“Nor even the boys?” asked Anna smiling.

Mally laughed at this, evidently pleased. In a few moments she was ready and they took their places at the tea-table, Mally quieting herself with an effort, in order to ask a brief blessing upon the meal. It was her turn to-night. The two coöperated in their religious exercises of a general character, as well as in their housekeeping.

Destiny, so eagerly challenged by these two village girls in the eventless isolation of their life in Haran, seemed at last to have declared itself decisively: both were to catch men,—Anna in the apostolic sense, Mally in a different one.

Anna’s journey to Boston, three months earlier, had been successful. She had returned under appointment as a missionary to India; but being still too young to go out, the Board had advised her to spend the following two years in studies especially designed to develop her usefulness in work among the heathen. In January Samuel Mallison had died. The parsonage, where the children had been born and nurtured, could thus no longer be their home. It must be made ready now for a successor.

It had been a sorrowful breaking up, and when the melancholy work was done, and the home effaced forever, the mother, patient and uncomplaining, departed with Lucia to the lonely farmhouse among the hills, to take on again, in her later years of life, the many cares of tending little children. It was then that Anna, accompanied by her friend Mally, had come to Burlington with the purpose of studying at a collegiate institute, which offered opportunity for more advanced study than could be had in Haran. Anna was hard at work every morning on Paley’s “Evidences” and Butler’s “Analogy,” while her afternoons were spent in the small hospital of the town, in an informal nurses’ class, as it was even then considered a useful thing for missionaries to go out with some equipment for healing the bodies of men as well as their souls. Mally, by her own account, was “taking” music, painting, and French.

As they sat at their little table now, with its meagre and humble fare, but its indefinable expression of refinement, Anna and Mally were in striking contrast.

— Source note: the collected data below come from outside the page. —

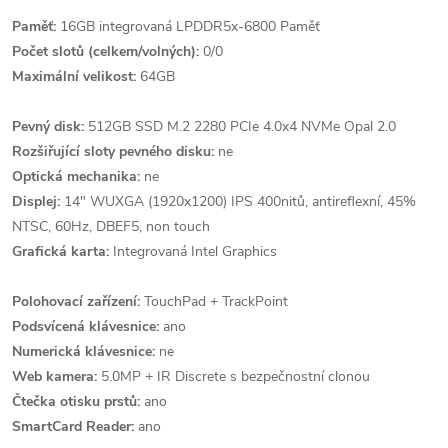
Paměť:
16GB integrovaná LPDDR5x-6800 Paměť
Počet slotů (celkem/volných):
0/0
Maximální velikost:
64GB
Pevný disk:
512GB SSD M.2 2280 PCIe 4.0x4 NVMe Opal 2.0
Rozšiřující sloty pevného disku:
ne
Optická mechanika:
ne
Displej:
14" WUXGA (1920x1200) IPS 400nitů, antireflexní, 45%
NTSC, 60Hz, DBEF5, non touch
Grafická karta:
Integrovaná Intel Graphics
Polohovací zařízení:
TouchPad + TrackPoint
Podsvícená klávesnice:
ano
Numerická klávesnice:
ne
Web kamera:
5.0MP + IR Discrete s bezpečnostní clonou
Čtečka otisku prstů:
ano
SmartCard Reader:
ano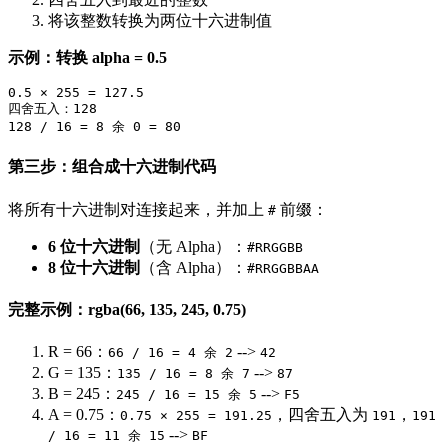
将该整数转换为两位十六进制值
示例：转换 alpha = 0.5
0.5 × 255 = 127.5

四舍五入：128

第三步：组合成十六进制代码
将所有十六进制对连接起来，并加上
前缀：
#
6 位十六进制
（无 Alpha）：
#RRGGBB
8 位十六进制
（含 Alpha）：
#RRGGBBAA
完整示例：rgba(66, 135, 245, 0.75)
R = 66：
-->
66 / 16 = 4 余 2
42
G = 135：
-->
135 / 16 = 8 余 7
87
B = 245：
-->
245 / 16 = 15 余 5
F5
A = 0.75：
，四舍五入为
，
0.75 × 255 = 191.25
191
191
-->
/ 16 = 11 余 15
BF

It has been said before that Anna matured slowly. There was still in her face, despite its sadness, the grave wonder, the artless simplicity, and the sweet unconsciousness of a child. Her figure was angular and undeveloped; her black dress, absolutely, harshly plain, and of coarse stuff; her face, far too thin and colourless for beauty. She was, plainly, underfed and overworked; but there was, nevertheless, a dignity and a distinction in her aspect which emphasized Mally’s provincialness, notwithstanding the little fashionable touches about dress and coiffure which the latter had swiftly and instinctively adapted to her own use.

Anna had the repose of a person who is not concerned at all as to the impression she makes, or desirous of making any personal impression whatever. Mally had the restlessness, the vivacity, the eagerness, of a woman who wishes everywhere and at every time to make herself felt, to be the central figure. She was born an egotist, and even “divine grace,” in the devotional phraseology of that time, had not been sufficient to overcome her natural bent. At the present time, in fact, egotism was having comparatively easy work with her, and an indefinite truce with the religious conflicts of earlier days had been tacitly declared. That spiritual experience had been sincere, and it had lasted several years. Fortunately, to Mally’s unspoken thought, she had been favoured during those years to work out her salvation, which was now, according to a prime doctrine of the church, secured to her against all accidents. This being so, no one need be concerned for her; and if she were herself satisfied with a low spiritual attainment, it was nobody’s business but her own.

She had, to her own naïve surprise, met with a marked degree of social success in a certain middle-class stratum of the small town. She was pretty, clever, adaptive; the young men and women of her set said she was “such good company.” This was high praise. In Haran the natural order for a marriageable girl was to be soberly and decorously and protractedly wooed by one young man, to whom, in process of time, she was married. Here Mally found a far more stimulating social condition. Not one man, but many, might be the portion of a popular girl, and Mally found the strength of numbers very great. The sex instinct, the ruling desire to attract men, sprang into vigorous action, and became, for a time at least, predominant. Women of whom this is true are often very good women, with energy and common sense, but it is important for their friends, for various reasons, to hold the master key to their character.

Anna Mallison, at this period of her life as sexless in her conscious life as a star, looked on at this rapid and unlooked-for development of Mally’s nature in infinite perplexity. She had always liked certain men, even outside her own kindred, but it was because they were wise or good or sincere, not because they were men. A thirst for admiration being thus far undeclared in her own life, Mally became inexplicable to her; she did not hold the key to her character, and involuntarily she withdrew more and more into herself, her only friend becoming thus uncomprehended. If she felt this in any degree, Mally, being closely occupied with more tangible consideration, paid small heed to it.